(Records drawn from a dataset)

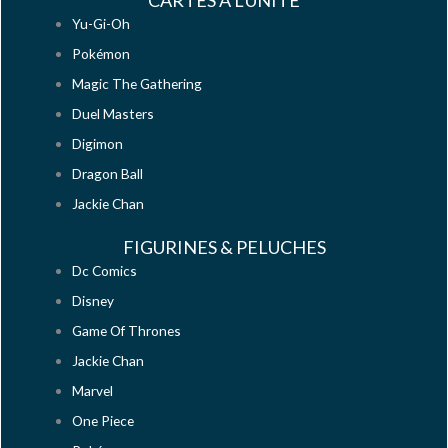
CARTES À L'UNITE
Yu-Gi-Oh
Pokémon
Magic The Gathering
Duel Masters
Digimon
Dragon Ball
Jackie Chan
FIGURINES & PELUCHES
Dc Comics
Disney
Game Of Thrones
Jackie Chan
Marvel
One Piece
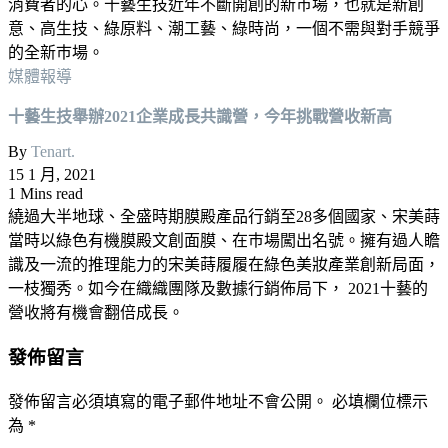
消費者的心。十藝生技近年不斷開創的新巿場，也就是新創
意、高生技、綠原料、潮工藝、綠時尚，一個不需與對手競爭
的全新巿場。
媒體報導
十藝生技舉辦2021企業成長共識營，今年挑戰營收新高
By
Tenart.
15 1 月, 2021
1 Mins read
繞過大半地球、全盛時期膜殿產品行銷至28多個國家、宋美蒔
當時以綠色有機膜殿文創面膜、在巿場闖出名號。擁有過人瞻
識及一流的推理能力的宋美蒔履履在綠色美妝產業創新局面，
一枝獨秀。如今在織織團隊及數據行銷佈局下， 2021十藝的
營收將有機會翻倍成長。
發佈留言
發佈留言必須填寫的電子郵件地址不會公開。
必填欄位標示
為
*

* Directions:
Could you repeat all of the entries exactly, without any of the images?

* Task output:
CARTES À L'UNITE
Yu-Gi-Oh
Pokémon
Magic The Gathering
Duel Masters
Digimon
Dragon Ball
Jackie Chan
FIGURINES & PELUCHES
Dc Comics
Disney
Game Of Thrones
Jackie Chan
Marvel
One Piece
消費者的心。十藝生技近年不斷開創的新巿場，也就是新創
意、高生技、綠原料、潮工藝、綠時尚，一個不需與對手競爭
的全新巿場。
媒體報導
十藝生技舉辦2021企業成長共識營，今年挑戰營收新高
By
Tenart.
15 1 月, 2021
1 Mins read
繞過大半地球、全盛時期膜殿產品行銷至28多個國家、宋美蒔
當時以綠色有機膜殿文創面膜、在巿場闖出名號。擁有過人瞻
識及一流的推理能力的宋美蒔履履在綠色美妝產業創新局面，
一枝獨秀。如今在織織團隊及數據行銷佈局下， 2021十藝的
營收將有機會翻倍成長。
發佈留言
發佈留言必須填寫的電子郵件地址不會公開。
必填欄位標示
為
*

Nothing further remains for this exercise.